* Task to carry out
The full set of records must be set down verbatim.

=== Study material ===

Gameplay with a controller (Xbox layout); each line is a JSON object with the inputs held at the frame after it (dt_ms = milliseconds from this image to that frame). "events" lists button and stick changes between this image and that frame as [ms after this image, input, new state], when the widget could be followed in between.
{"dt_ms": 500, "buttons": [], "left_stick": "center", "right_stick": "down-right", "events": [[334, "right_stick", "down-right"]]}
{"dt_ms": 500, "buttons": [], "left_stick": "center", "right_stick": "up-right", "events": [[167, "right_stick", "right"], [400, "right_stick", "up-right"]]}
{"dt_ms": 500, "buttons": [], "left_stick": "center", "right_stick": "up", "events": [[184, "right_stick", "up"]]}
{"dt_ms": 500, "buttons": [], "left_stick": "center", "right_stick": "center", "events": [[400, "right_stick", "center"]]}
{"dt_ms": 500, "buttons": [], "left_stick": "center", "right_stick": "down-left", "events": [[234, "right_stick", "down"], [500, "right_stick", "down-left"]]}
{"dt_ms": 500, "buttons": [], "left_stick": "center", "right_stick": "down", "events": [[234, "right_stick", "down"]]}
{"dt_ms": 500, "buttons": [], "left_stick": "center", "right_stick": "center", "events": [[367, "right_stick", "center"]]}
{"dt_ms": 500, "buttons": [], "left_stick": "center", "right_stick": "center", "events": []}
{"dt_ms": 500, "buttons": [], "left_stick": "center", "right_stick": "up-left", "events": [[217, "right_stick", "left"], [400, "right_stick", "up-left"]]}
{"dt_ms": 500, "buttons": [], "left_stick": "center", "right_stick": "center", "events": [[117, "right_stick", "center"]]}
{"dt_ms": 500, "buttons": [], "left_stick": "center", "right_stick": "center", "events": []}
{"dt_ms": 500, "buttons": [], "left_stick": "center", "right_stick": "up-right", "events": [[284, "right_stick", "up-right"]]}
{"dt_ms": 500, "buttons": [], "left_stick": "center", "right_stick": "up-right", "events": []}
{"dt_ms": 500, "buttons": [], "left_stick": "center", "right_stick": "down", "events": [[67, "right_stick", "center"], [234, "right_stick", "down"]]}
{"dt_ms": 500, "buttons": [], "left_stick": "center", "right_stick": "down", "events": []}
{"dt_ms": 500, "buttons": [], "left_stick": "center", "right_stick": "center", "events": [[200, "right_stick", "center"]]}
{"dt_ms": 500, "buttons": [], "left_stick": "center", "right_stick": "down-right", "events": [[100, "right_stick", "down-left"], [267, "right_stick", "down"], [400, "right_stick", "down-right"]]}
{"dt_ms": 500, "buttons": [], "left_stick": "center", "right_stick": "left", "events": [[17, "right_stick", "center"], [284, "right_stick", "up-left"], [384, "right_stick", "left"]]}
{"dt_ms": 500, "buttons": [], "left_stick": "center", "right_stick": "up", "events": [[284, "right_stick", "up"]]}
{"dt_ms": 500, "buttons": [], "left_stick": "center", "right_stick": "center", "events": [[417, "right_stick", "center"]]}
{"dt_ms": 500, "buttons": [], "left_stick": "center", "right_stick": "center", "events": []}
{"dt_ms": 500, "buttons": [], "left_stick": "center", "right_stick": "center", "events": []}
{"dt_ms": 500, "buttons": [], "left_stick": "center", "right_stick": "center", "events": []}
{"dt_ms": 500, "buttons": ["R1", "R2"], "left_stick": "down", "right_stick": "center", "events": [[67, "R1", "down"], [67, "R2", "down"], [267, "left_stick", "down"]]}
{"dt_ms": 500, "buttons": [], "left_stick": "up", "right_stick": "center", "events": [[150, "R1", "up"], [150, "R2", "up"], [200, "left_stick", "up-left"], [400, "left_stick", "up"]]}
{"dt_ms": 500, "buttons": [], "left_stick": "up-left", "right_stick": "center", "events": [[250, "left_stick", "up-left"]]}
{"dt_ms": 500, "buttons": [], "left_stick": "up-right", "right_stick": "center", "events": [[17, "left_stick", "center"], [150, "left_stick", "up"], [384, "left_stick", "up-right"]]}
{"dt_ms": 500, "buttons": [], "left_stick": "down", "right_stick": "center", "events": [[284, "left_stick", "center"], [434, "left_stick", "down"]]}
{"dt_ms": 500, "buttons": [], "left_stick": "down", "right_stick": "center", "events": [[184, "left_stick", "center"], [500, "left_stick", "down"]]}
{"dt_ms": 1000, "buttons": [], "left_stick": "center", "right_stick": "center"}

===

* Task answer
Gameplay with a controller (Xbox layout); each line is a JSON object with the inputs held at the frame after it (dt_ms = milliseconds from this image to that frame). "events" lists button and stick changes between this image and that frame as [ms after this image, input, new state], when the widget could be followed in between.
{"dt_ms": 500, "buttons": [], "left_stick": "center", "right_stick": "down-right", "events": [[334, "right_stick", "down-right"]]}
{"dt_ms": 500, "buttons": [], "left_stick": "center", "right_stick": "up-right", "events": [[167, "right_stick", "right"], [400, "right_stick", "up-right"]]}
{"dt_ms": 500, "buttons": [], "left_stick": "center", "right_stick": "up", "events": [[184, "right_stick", "up"]]}
{"dt_ms": 500, "buttons": [], "left_stick": "center", "right_stick": "center", "events": [[400, "right_stick", "center"]]}
{"dt_ms": 500, "buttons": [], "left_stick": "center", "right_stick": "down-left", "events": [[234, "right_stick", "down"], [500, "right_stick", "down-left"]]}
{"dt_ms": 500, "buttons": [], "left_stick": "center", "right_stick": "down", "events": [[234, "right_stick", "down"]]}
{"dt_ms": 500, "buttons": [], "left_stick": "center", "right_stick": "center", "events": [[367, "right_stick", "center"]]}
{"dt_ms": 500, "buttons": [], "left_stick": "center", "right_stick": "center", "events": []}
{"dt_ms": 500, "buttons": [], "left_stick": "center", "right_stick": "up-left", "events": [[217, "right_stick", "left"], [400, "right_stick", "up-left"]]}
{"dt_ms": 500, "buttons": [], "left_stick": "center", "right_stick": "center", "events": [[117, "right_stick", "center"]]}
{"dt_ms": 500, "buttons": [], "left_stick": "center", "right_stick": "center", "events": []}
{"dt_ms": 500, "buttons": [], "left_stick": "center", "right_stick": "up-right", "events": [[284, "right_stick", "up-right"]]}
{"dt_ms": 500, "buttons": [], "left_stick": "center", "right_stick": "up-right", "events": []}
{"dt_ms": 500, "buttons": [], "left_stick": "center", "right_stick": "down", "events": [[67, "right_stick", "center"], [234, "right_stick", "down"]]}
{"dt_ms": 500, "buttons": [], "left_stick": "center", "right_stick": "down", "events": []}
{"dt_ms": 500, "buttons": [], "left_stick": "center", "right_stick": "center", "events": [[200, "right_stick", "center"]]}
{"dt_ms": 500, "buttons": [], "left_stick": "center", "right_stick": "down-right", "events": [[100, "right_stick", "down-left"], [267, "right_stick", "down"], [400, "right_stick", "down-right"]]}
{"dt_ms": 500, "buttons": [], "left_stick": "center", "right_stick": "left", "events": [[17, "right_stick", "center"], [284, "right_stick", "up-left"], [384, "right_stick", "left"]]}
{"dt_ms": 500, "buttons": [], "left_stick": "center", "right_stick": "up", "events": [[284, "right_stick", "up"]]}
{"dt_ms": 500, "buttons": [], "left_stick": "center", "right_stick": "center", "events": [[417, "right_stick", "center"]]}
{"dt_ms": 500, "buttons": [], "left_stick": "center", "right_stick": "center", "events": []}
{"dt_ms": 500, "buttons": [], "left_stick": "center", "right_stick": "center", "events": []}
{"dt_ms": 500, "buttons": [], "left_stick": "center", "right_stick": "center", "events": []}
{"dt_ms": 500, "buttons": ["R1", "R2"], "left_stick": "down", "right_stick": "center", "events": [[67, "R1", "down"], [67, "R2", "down"], [267, "left_stick", "down"]]}
{"dt_ms": 500, "buttons": [], "left_stick": "up", "right_stick": "center", "events": [[150, "R1", "up"], [150, "R2", "up"], [200, "left_stick", "up-left"], [400, "left_stick", "up"]]}
{"dt_ms": 500, "buttons": [], "left_stick": "up-left", "right_stick": "center", "events": [[250, "left_stick", "up-left"]]}
{"dt_ms": 500, "buttons": [], "left_stick": "up-right", "right_stick": "center", "events": [[17, "left_stick", "center"], [150, "left_stick", "up"], [384, "left_stick", "up-right"]]}
{"dt_ms": 500, "buttons": [], "left_stick": "down", "right_stick": "center", "events": [[284, "left_stick", "center"], [434, "left_stick", "down"]]}
{"dt_ms": 500, "buttons": [], "left_stick": "down", "right_stick": "center", "events": [[184, "left_stick", "center"], [500, "left_stick", "down"]]}
{"dt_ms": 1000, "buttons": [], "left_stick": "center", "right_stick": "center"}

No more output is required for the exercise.